The next morning I decided to be a festive, fall-loving, domestic mom and make some pumpkin bread for my kids. I opened the spice cabinet and practically fell over from the force of the DISGUST I felt when about 12 moths flew out at me. GROSS! The moths are in there??!! The spice cabinet is like the nether regions of our house - I have no idea what's up there because I NEVER BAKE. I tried with all my might to push my brain back into happy denial land, and started getting everything out for the pumpkin bread, but alas - the flour was no good, the sugar was no good - GREAT. Now I actually have to address this moth situation. NO! NO! Pumpkin bread! FOCUS ON THE PUMPKIN BREAD. There is a simple answer - just go to the store and get more flour and sugar. Oh yeah, I could do that. I closed the spice cabinet and went to the store for the ingredients and we had our festive pumpkin bread that very afternoon. That evening, just to be safe, I cleaned out the entire pantry. Notice I said "pantry", not spice cabinet, because you see, I was still in my happy denial place.

It was not until today that I was yanked out of that place and into the disgusting reality of my moth-infested spice cabinet. It had become ridiculously difficult to pretend there were no moths - every few steps I'd notice one fly past. Hannah was pointing them out constantly, too - talking nonstop about the one subject I didn't want her to be open about. A few had even made their way upstairs. I couldn't figure out where they could possibly be coming from in the spice cabinet, which is one reason I'd stayed in denial for so long, so I decided to take everything out like I had done with the pantry. I immediately found the source of the moths (an old bag of pecans stuffed behind bottles of soy sauce and olive oil), and then thought, "who can I blame for this? and how can I get John to clean this up?" But, after my long battle with this shameful problem, I knew the best therapy was to face it directly. I cleaned everything off the shelf except for the bag of pecans (it was so disgusting it didn't even look like pecans - I just assumed it had once been pecans because of the label on the bag), and then proceeded to stand there and have a staredown with it. Bryce was on the floor below my chair, hopping around wanting a brownie for dessert. "I can't get it right now, Bryce, I'm afraid to touch this bag of pecans." "Why, mom? Just pick it up!" I tried to verbalize what could possibly be scaring me about the bag. It was completely illogical, and even if it were logical, would it have been that scary to have several moths fly at me when I picked up the bag? What a wuss!
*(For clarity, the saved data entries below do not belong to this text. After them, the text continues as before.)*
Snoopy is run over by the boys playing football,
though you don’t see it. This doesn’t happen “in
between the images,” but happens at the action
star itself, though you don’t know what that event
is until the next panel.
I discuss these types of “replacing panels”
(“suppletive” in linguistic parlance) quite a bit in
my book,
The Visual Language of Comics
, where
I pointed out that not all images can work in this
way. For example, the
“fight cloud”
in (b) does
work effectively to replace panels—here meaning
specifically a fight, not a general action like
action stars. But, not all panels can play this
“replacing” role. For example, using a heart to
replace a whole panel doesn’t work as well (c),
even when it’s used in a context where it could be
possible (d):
In a very anti-climactic end to my moth condition, I used two plastic grocery sacks (a double layer of ultra-protective cheap plastic) to cover my hands as I prepared to pick up the pecan bag, and as the horror movie soundtrack roared to a crescendo, I slowly reached my hand into the cabinet, steadying myself on the counter top, telling Bryce to stand back ("save yourself! don't worry about me!") and then, and then, AND THEN.....

No moths flew out. There was a horrific amount of moth dust under and around the pecan bag, but no actual moths. I cleaned out the entire cabinet, had John and Hannah sign affidavits swearing they would never again place an open bag of nuts into the dark nether regions of the kitchen, re-organized my now sparse spice collection, and released my soul's burden of carrying around this shame for so long.

A clean spice cabinet, a moth-free house. Ah, redemption!